Corporatisation of RMG industry

Marksman | Published: September 04, 2018 21:44:54 | Updated: September 05, 2018 21:10:42


A report carried in this paper  on August 26  titled,  "RMG industry steadily  getting corporatised" highlighted the benefits  to be had  from  the  development in the  status  of the sector. Shorn of  frills , hard-headed pragmatism calls  for a    distinction to be  made  between  adopting 'a corporate  culture' and  actually effecting  corporatisation of an enterprise,  structurally and operationally.

 The  former is a  little subjective  while the latter  happens to be   objective  containing  certain fundamental elements like good management-worker relations, prospects  for rewards/ promotion , fair wages , work-place  safety,  and gender- friendly behaviour  in  view of an   overwhelming women majority  among the garments'  work force.

Corporatisation is  driven by  productive  efficiency, competitive pricing  and  profit motive  , objectives  in   meeting which the workers are the lynch-pin while the mid-to-upper level managers  form the bedrock.        

The second  point of  concern is two-fold that unfortunately  receives lip-service  instead of  the  pivotal attention it  has  so richly deserved for so long! The buying house alliances  cry their hearts out in sympathy for the workers' safety and are insisting  on compliance standards for the consumption  of their citizens. All this  has  admittedly worked  as a positive force for our industry. But alliance  partners  cannot  stretch it  too far-namely  chaperoning us  to a  point of  foisting  the opposite of what they should have aimed for: Encouraging  self-reliant management .We would have  looked a bit kindly on their  stickler  approach, if you like,  had they been themselves   above board in meeting their part of the bargain. For, when the time  comes for  bargaining  on   our products   they  set rock-bottom price to our products  taking undue advantage    of the  cheap labour  cost Bangladesh is known for.

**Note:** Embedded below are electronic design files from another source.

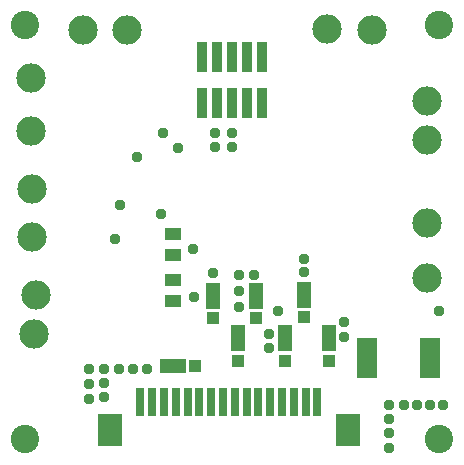
<source format=gts>
G75*
%MOIN*%
%OFA0B0*%
%FSLAX25Y25*%
%IPPOS*%
%LPD*%
%AMOC8*
5,1,8,0,0,1.08239X$1,22.5*
%
%ADD10R,0.03713X0.10249*%
%ADD11C,0.09800*%
%ADD12R,0.03162X0.09461*%
%ADD13R,0.07887X0.11036*%
%ADD14R,0.05524X0.03950*%
%ADD15C,0.09461*%
%ADD16R,0.06784X0.13398*%
%ADD17R,0.03950X0.03950*%
%ADD18R,0.05131X0.08674*%
%ADD19R,0.08674X0.05131*%
%ADD20C,0.03778*%
D10*
X0085698Y0143611D03*
X0090698Y0143611D03*
X0095698Y0143611D03*
X0100698Y0143611D03*
X0105698Y0143611D03*
X0105698Y0158965D03*
X0100698Y0158965D03*
X0095698Y0158965D03*
X0090698Y0158965D03*
X0085698Y0158965D03*
D11*
X0060540Y0167950D03*
X0045973Y0167942D03*
X0028572Y0151792D03*
X0028572Y0134099D03*
X0028965Y0115068D03*
X0028965Y0098784D03*
X0030099Y0079461D03*
X0029706Y0066611D03*
X0127099Y0168194D03*
X0142328Y0167997D03*
X0160461Y0144367D03*
X0160461Y0131217D03*
X0160422Y0103603D03*
X0160587Y0085280D03*
D12*
X0124060Y0044068D03*
X0120123Y0044068D03*
X0116186Y0044068D03*
X0112249Y0044068D03*
X0108312Y0044068D03*
X0104375Y0044068D03*
X0100438Y0044068D03*
X0096501Y0044068D03*
X0092564Y0044068D03*
X0088627Y0044068D03*
X0084690Y0044068D03*
X0080753Y0044068D03*
X0076816Y0044068D03*
X0072879Y0044068D03*
X0068942Y0044068D03*
X0065005Y0044068D03*
D13*
X0054769Y0034619D03*
X0134296Y0034619D03*
D14*
X0075965Y0077446D03*
X0075965Y0084532D03*
X0075887Y0092926D03*
X0075887Y0100013D03*
D15*
X0026643Y0031643D03*
X0026643Y0169438D03*
X0164438Y0169438D03*
X0164438Y0031643D03*
D16*
X0161682Y0058414D03*
X0140422Y0058414D03*
D17*
X0127824Y0057627D03*
X0119556Y0072194D03*
X0113257Y0057627D03*
X0103414Y0071800D03*
X0097509Y0057627D03*
X0089241Y0071800D03*
X0083335Y0056052D03*
D18*
X0097509Y0065107D03*
X0103414Y0079280D03*
X0113257Y0065107D03*
X0119556Y0079674D03*
X0127824Y0065107D03*
X0089241Y0079280D03*
D19*
X0075855Y0056052D03*
D20*
X0067194Y0054871D03*
X0062469Y0054871D03*
X0057745Y0054871D03*
X0053020Y0054871D03*
X0053020Y0050146D03*
X0053020Y0045422D03*
X0047902Y0045028D03*
X0047902Y0049753D03*
X0047902Y0054871D03*
X0082942Y0078887D03*
X0089241Y0086761D03*
X0097902Y0086367D03*
X0097902Y0080855D03*
X0097902Y0075737D03*
X0103020Y0086367D03*
X0110894Y0074162D03*
X0107745Y0066682D03*
X0107745Y0061957D03*
X0119556Y0087154D03*
X0119556Y0091485D03*
X0132942Y0070619D03*
X0132942Y0065501D03*
X0147902Y0043060D03*
X0147902Y0038335D03*
X0147902Y0033611D03*
X0147902Y0028493D03*
X0153020Y0043060D03*
X0157351Y0043060D03*
X0161682Y0043060D03*
X0166013Y0043060D03*
X0164438Y0074162D03*
X0095540Y0128887D03*
X0095540Y0133611D03*
X0090028Y0133611D03*
X0090028Y0128887D03*
X0077430Y0128493D03*
X0072706Y0133611D03*
X0064044Y0125737D03*
X0058139Y0109595D03*
X0056564Y0098178D03*
X0071918Y0106446D03*
X0082548Y0095028D03*
M02*

</source>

As for gaining control over decision-making in the   garments sector Professor Rehman Sobhan's  articulate  concern over dependence on hired  consultancy  resonates  robustly with us. We must have our own pools of trained mid-upper mid level experts on a double quick basis under arrangements with training institutes overseas including   adequate stints of in-house, on-job training imparted at the mid-level  in our own country.    

Yes, the readymade garments sector has been   in a process  of  corporatisation, but  more out of forces of circumstances than in consequence of a deliberate  choice or a planned approach to a  transformative direction.  The  external  forces  came into play  after Tazrin and Rana Plaza  disasters  had  unmasked  the callous negligence of  minimal worker safety in a number of  factories.   

Of course, the awakening to incipient dangers came   in the sector  as part of a self-maturation process as well  which is borne out by its evolution. Beginning  as   pioneering   individual  enterprises with a vision,  the embryonic   apparel  manufacturing  units graduated  from  different groups of companies  to come  of age as  big conglomerates. Where mercantile, and even intra- and inter-family partnerships proved rather fragile, the merging groups with extended  allied interests thrived in the apparel sector.    

 This has been aptly described as a business being 'operated  through various departments including marketing, finance, operations, compliance ,merchandising, research and development(R&D), and human resources  under the umbrella of respective  groups.' 

The synergies have meant lower production costs, helped ensure   rights and  benefits to workers and other employees. Moreover, composite  companies  with their own backward  linkage industries like spinning, knitting, dyeing, printing  and accessories helped meet  the lead time.